On June 15, the Yangier City Court sentenced Azam Farmonov and Alisher Karamatov, two members of the HRSU from Syrdaryo province, to nine years in prison. They did not have legal counsel of their choice. Farmonov and Karamatov were arrested on April 29 and charged with extortion. Both were accused of blackmailing two men, and Farmonov is also accused of illegally running a printing business in his home.
So far this year, at least 12 human rights defenders have been convicted and imprisoned on politically motivated charges: Saidjahon Zainabitdinov (seven years), Dilmurod Mukhiddinov (five years), four members of Ezgulik (convicted and released on parole), Rasul Khudainazarov (10 years), Mutabar Tojibaeva (eight years), Jamol Kutliev (seven years), Azam Farmonov (nine years), Alisher Karamatov (nine years), and Mamarajab Nazarov (three-and-a-half-years).

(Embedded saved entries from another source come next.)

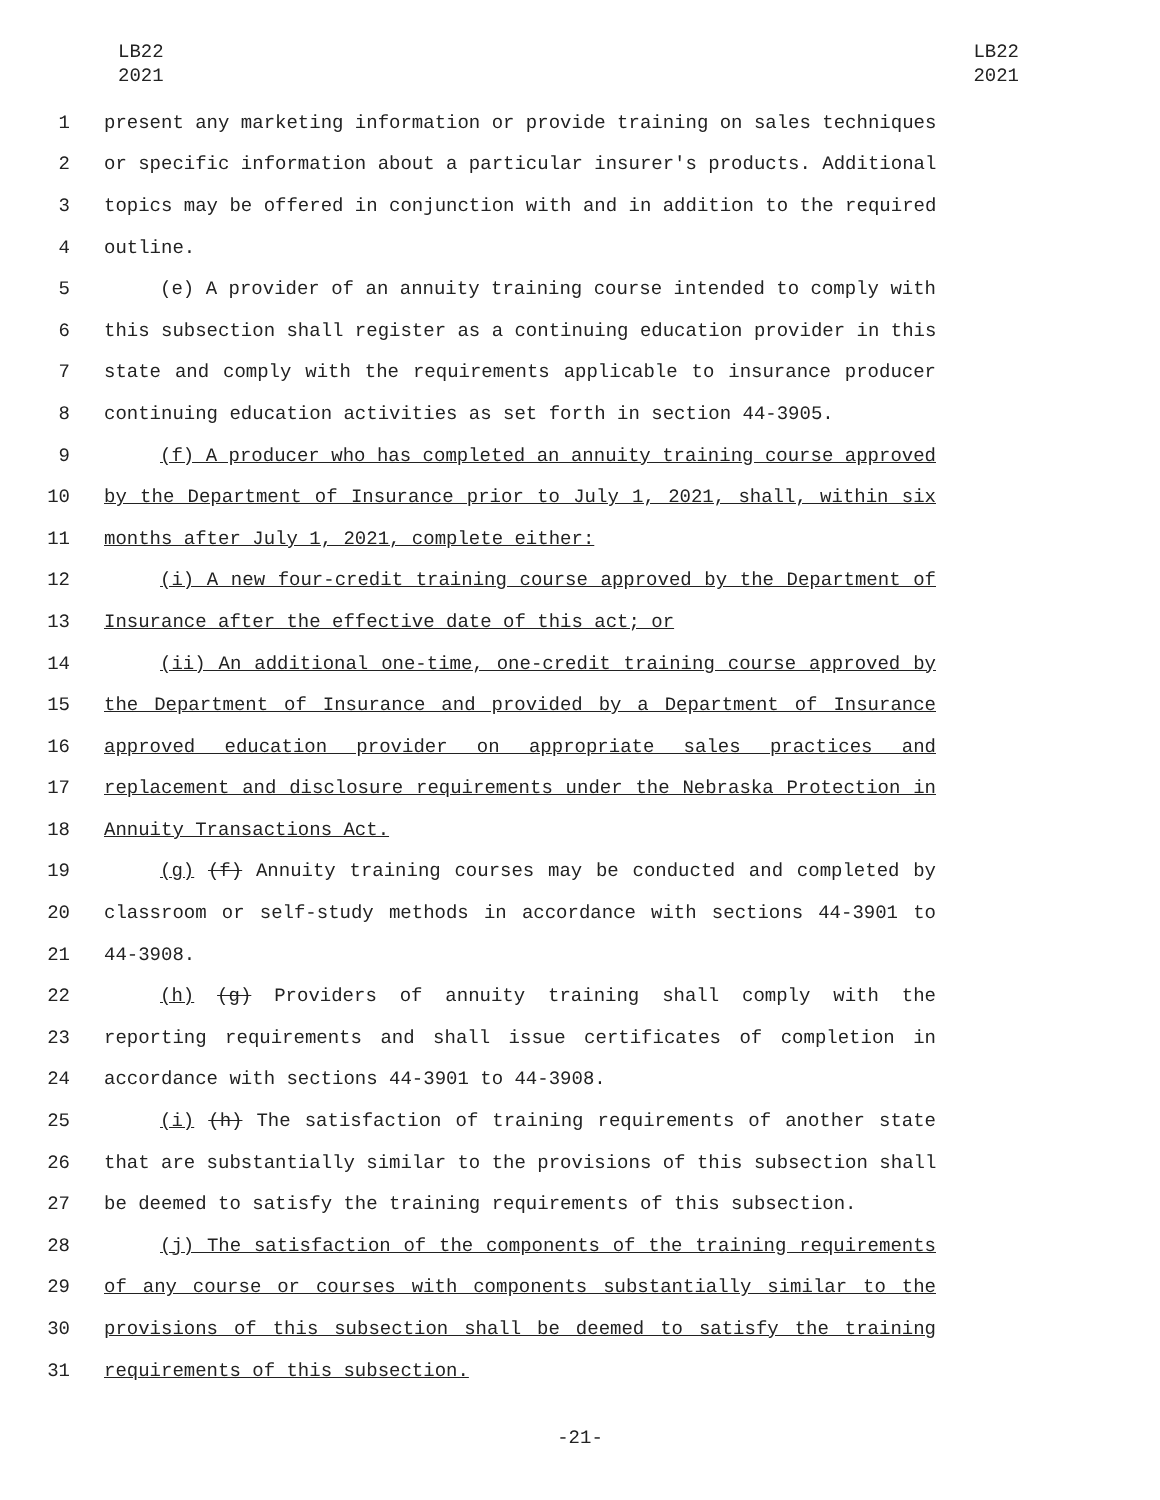LB22
2021
LB22
2021
1 present any marketing information or provide training on sales techniques
2 or specific information about a particular insurer's products. Additional
3 topics may be offered in conjunction with and in addition to the required
4 outline.
5 (e) A provider of an annuity training course intended to comply with
6 this subsection shall register as a continuing education provider in this
7 state and comply with the requirements applicable to insurance producer
8 continuing education activities as set forth in section 44-3905.
9 (f) A producer who has completed an annuity training course approved
10 by the Department of Insurance prior to July 1, 2021, shall, within six
11 months after July 1, 2021, complete either:
12 (i) A new four-credit training course approved by the Department of
13 Insurance after the effective date of this act; or
14 (ii) An additional one-time, one-credit training course approved by
15 the Department of Insurance and provided by a Department of Insurance
16 approved education provider on appropriate sales practices and
17 replacement and disclosure requirements under the Nebraska Protection in
18 Annuity Transactions Act.
19 (g) (f) Annuity training courses may be conducted and completed by
20 classroom or self-study methods in accordance with sections 44-3901 to
21 44-3908.
22 (h) (g) Providers of annuity training shall comply with the
23 reporting requirements and shall issue certificates of completion in
24 accordance with sections 44-3901 to 44-3908.
25 (i) (h) The satisfaction of training requirements of another state
26 that are substantially similar to the provisions of this subsection shall
27 be deemed to satisfy the training requirements of this subsection.
28 (j) The satisfaction of the components of the training requirements
29 of any course or courses with components substantially similar to the
30 provisions of this subsection shall be deemed to satisfy the training
31 requirements of this subsection.
-21-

In addition, the government closed the Andijan branch of the human rights organization Ezgulik. As noted above, Utkir Pardaev, the brother of Uktam Pardaev, a human rights defender with whom he had been conducting research, was also sentenced to four years, and Ikhtior Khamroev, son of human rights defender Bakhtior Khamroev, was sentence to three years.
Human rights defenders who continue to work in Uzbekistan are routinely followed by plainclothes men, videotaped by the authorities, prevented from leaving their homes on certain days (for example, to stop them from monitoring a trial). Both they and their families are subjected to other forms of harassment.
The European Union has identified “detention and harassment of those who have questioned the Uzbek authorities’ version of the Andijan events” and the government’s “willingness to adhere to the principles of respect for human rights, rule of law and fundamental freedoms” among the four areas for consideration as part of its upcoming review of its sanctions policy towards Uzbekistan. A decision on whether to maintain the existing regime or expand it by introducing additional measures is expected in November 2006.
The sanctions currently in force consist of a partial suspension of the Partnership and Cooperation Agreement, the framework regulating the European Union’s relations with Uzbekistan, an embargo on arms exports to Uzbekistan, and an EU-wide visa ban on member countries from issuing visas to “those individuals who are directly responsible for the indiscriminate, disproportionate use of force in Andijan and the obstruction of an independent inquiry.”
“Khaidarov’s sentence is only the latest example of the Uzbek government’s relentless crackdown since the Andijan massacre,” said Cartner. “The EU should increase pressure on the Uzbek government by expanding the sanctions regime, and it’s high time that the U.S. adopted sanctions mirroring the EU measures.”
Khaidarov’s sentencing happened during a visit to Uzbekistan by a high-level German Foreign Ministry official.
Ulugbek Khaidarov: Freelance journalist sentenced to six years in prison.
Uktam Pardaev: Human rights defender and brother of Utkir Pardaev who was sentenced to 4 years in prison.
Azam Farmonov: Human rights defender sentenced to nine years in prison.